I have come pretty clost to suggesting that we should just ban guns in the general population. But I do understand that it might not be possible, depending upon how you interpret the Second Amendment of the US Constitution. A gun has legitimate uses in hunting and sport shooting. Some people even believe that it has uses in personal defense. I have just come to think, however, that we need to weigh the few times that a gun is actually useful for self-defense vs the number of times that the innocent are accidentally killed.
In this case, a father “accidentally” shot and killed his 6-year-old daughter. Dad said that he had his daughter bring the gun to him, and that he accidentally shot her. Mom says that she brought the gun into the room, and that the daughter wandered into the room unexpectedly while the gun was getting cleaned. Whatever the story, I place the full blame on the father for killing his daughter. For everytime I have heard a gun-rights sympathizer say that “guns don’t kill people, people kill people,” I’m ready to declare in this case that a person did kill another person.
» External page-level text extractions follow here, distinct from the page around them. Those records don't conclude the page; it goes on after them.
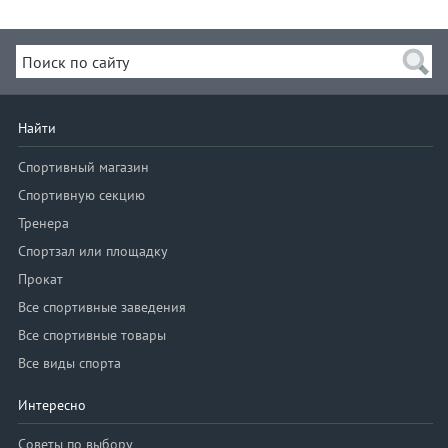
Найти
Спортивный магазин
Спортивную секцию
Тренера
Спортзал или площадку
Прокат
Все спортивные заведения
Все спортивные товары
Все виды спорта
Интересно
Советы по выбору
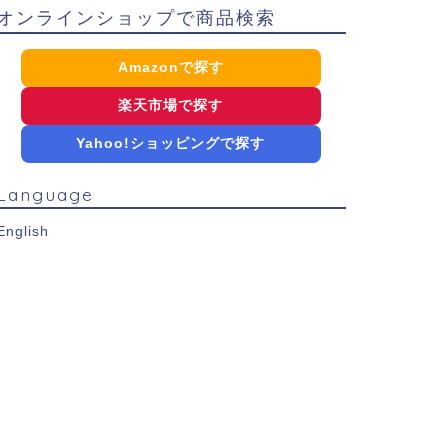
オンラインショップで商品検索
Amazonで探す
楽天市場で探す
Yahoo!ショッピングで探す
Language
English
Yup, I’m being pretty crass about it. This man felt the need to keep guns in a place where they were near children. Whether the child actually brought it to him, or his wife did, the child should not have been present while a dangerous operation like cleaning the gun was taking place. Second, the gun was left out unlocked, and it was left loaded. This, in itself, is negligent enough to be a criminal activity. Third, it was necessary to clean the gun while he had been drinking heavily. Of all the times to be doing this, why do it when we are drunk? Was there not something else he could have been doing? Could he have found a safer place to perform this task? The questions can go on and on.
There is no reason that a gun being taken from storage to be “cleaned” would have been loaded. I have to believe that there is a distinct possibility that this guy was looking to threaten or actually shoot someone who was present. Whether that was someone else who was present his wife, with whom he was possibly arguing with if he was drunk, it was likely not his daughter. But she is the one who paid the price for his having a gun there that day.
When the rural areas of Cascadia were settled in the late-1800′s, the need for a firearm was obvious. Law enforcement was non-existent, we hunted for our meat, and it was a necessary tool of the time. In a limited way, it still has a security use today. But this guy had an accident with his firearm only two weeks before, and that was while he was fooling around shooting at pumpkins. Help is usually near when we need it. And meat is readily available at the grocery store. Even if this guy has a legitimate use for a firearm, he clearly is not responsible enough to be using it. (And for every person who says “you wouldn’t ban cars just because they kill people”, well, we do take drivers licenses away from people who can’t use them responsibly. No reason guns can’t be the same way.)
Guns are legal, but the right to carry them comes with some pretty heavy responsibilities. This man did not meet those responsibilities, and for that he must be punished. This incident was no accident. We should not treat it like one.
We likely cannot ban firearms. We need to take them out of the hands of irresponsible people. All of them. We need to develop a way to do this. We need to do it before they “accidentally” kill someone else’s daughter.
We license people to drive. We license people to go fishing. We license people to show us that they are competent accountants and electricians and surgeons. There is no reason why we shouldn’t license people to show their competence in keeping and shooting firearms. If we did, perhaps the lives of one girl, and her mother, and her siblings, and all the children at her elementary school, would not have to be changed.